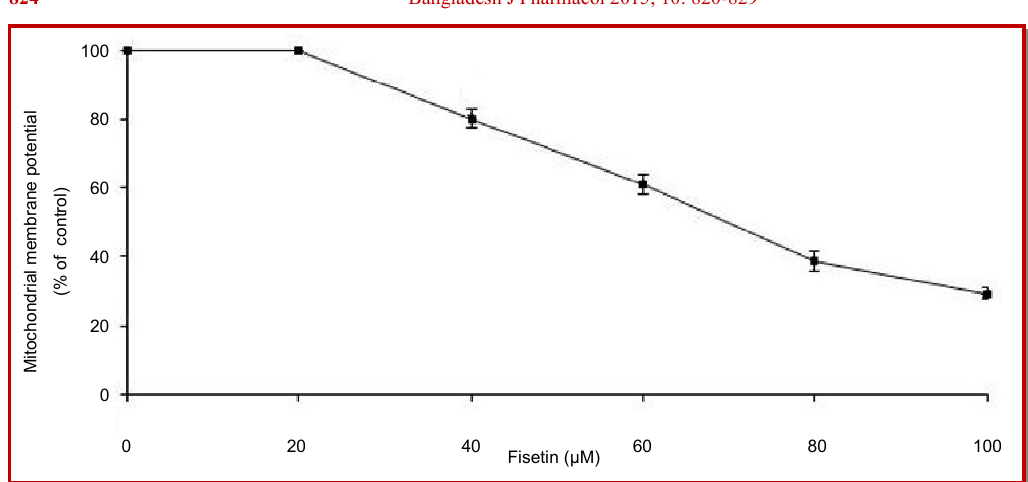
Figure 4: Effect of fisetin on the mitochondrial membrane potential of U-2 OS cells Values are represented as mean ± SD; n=3; *represents p<0.05 compared with control as determined by one way-ANOVA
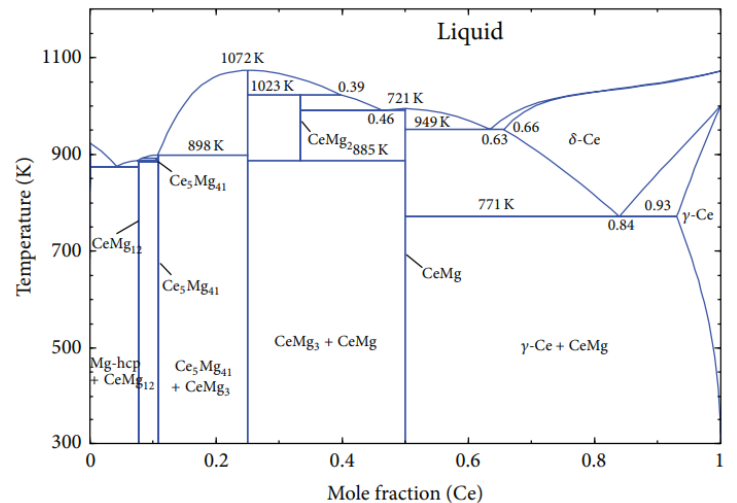
Figure 5. Mg-Ce phase diagram [77].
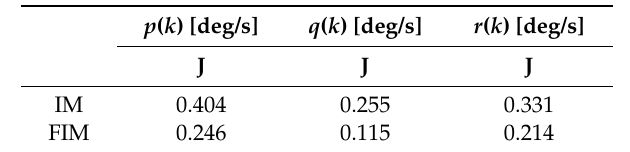
Table 4. Mean value of the cost function J for the four validation flights in case of Conventional IM and FIM approaches.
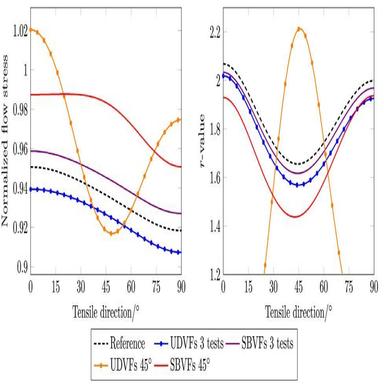
Comparison of identified flow stress curves at 0∘ orientation.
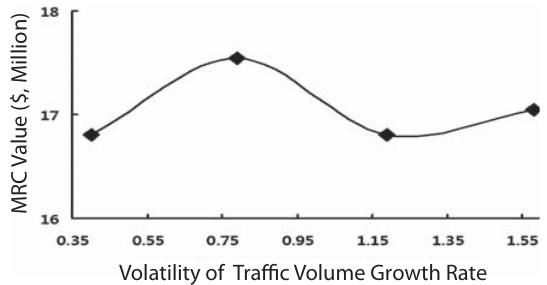
Figure 4. Sensitivity of the MRC value to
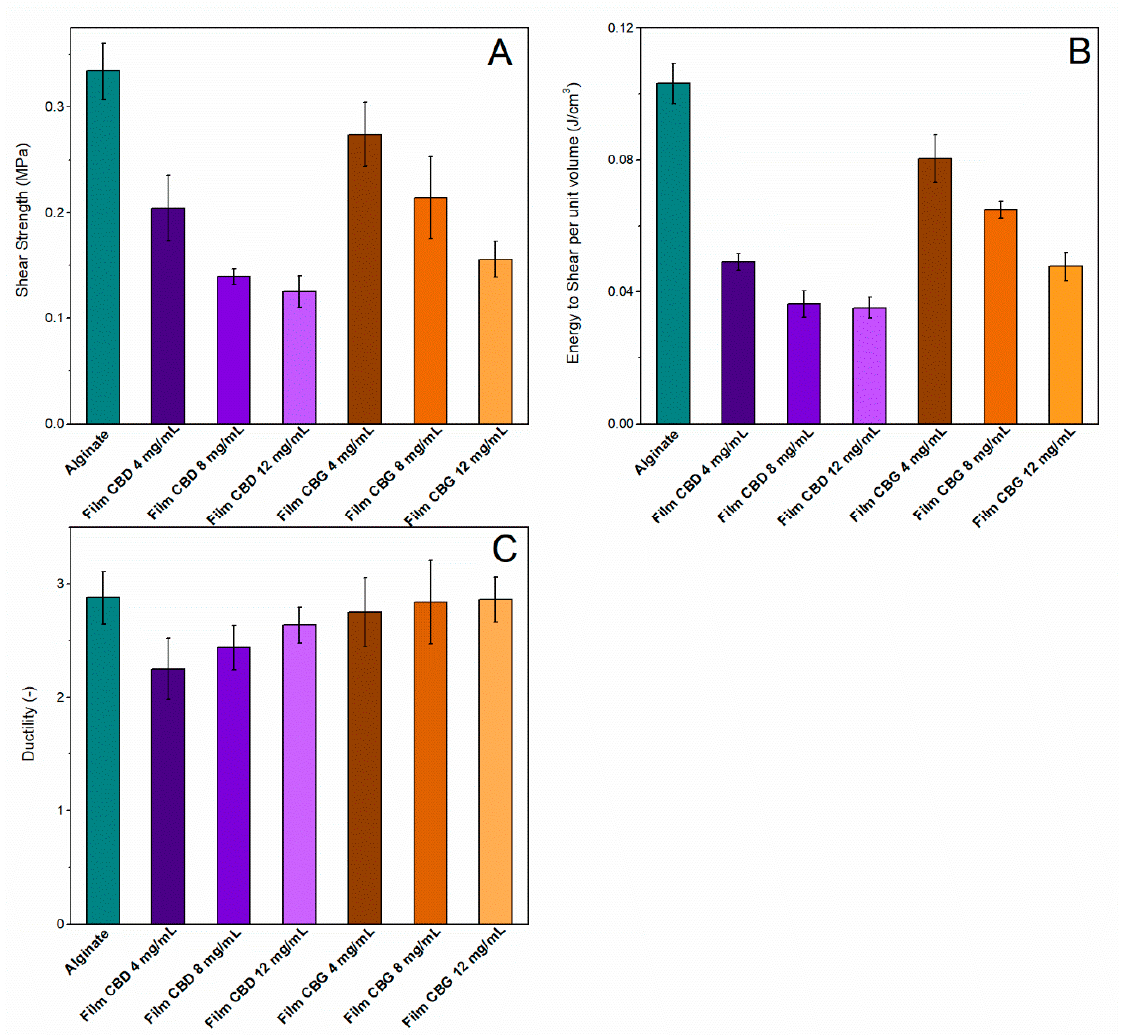
Figure 5. ( A ) Shear strength, ( B ) Energy shear per unit volume and ( C ) Ductility of the loaded and unloaded films.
◇ ◇ ◇
■ **Brief**: Scan the material above. Copy each line where "Figure" occurs.

■ **Your solution**:
Figure 4: Effect of fisetin on the mitochondrial membrane potential of U-2 OS cells Values are represented as mean ± SD; n=3; *represents p<0.05 compared with control as determined by one way-ANOVA
Figure 5. Mg-Ce phase diagram [77].
Figure 4. Sensitivity of the MRC value to
Figure 5. ( A ) Shear strength, ( B ) Energy shear per unit volume and ( C ) Ductility of the loaded and unloaded films.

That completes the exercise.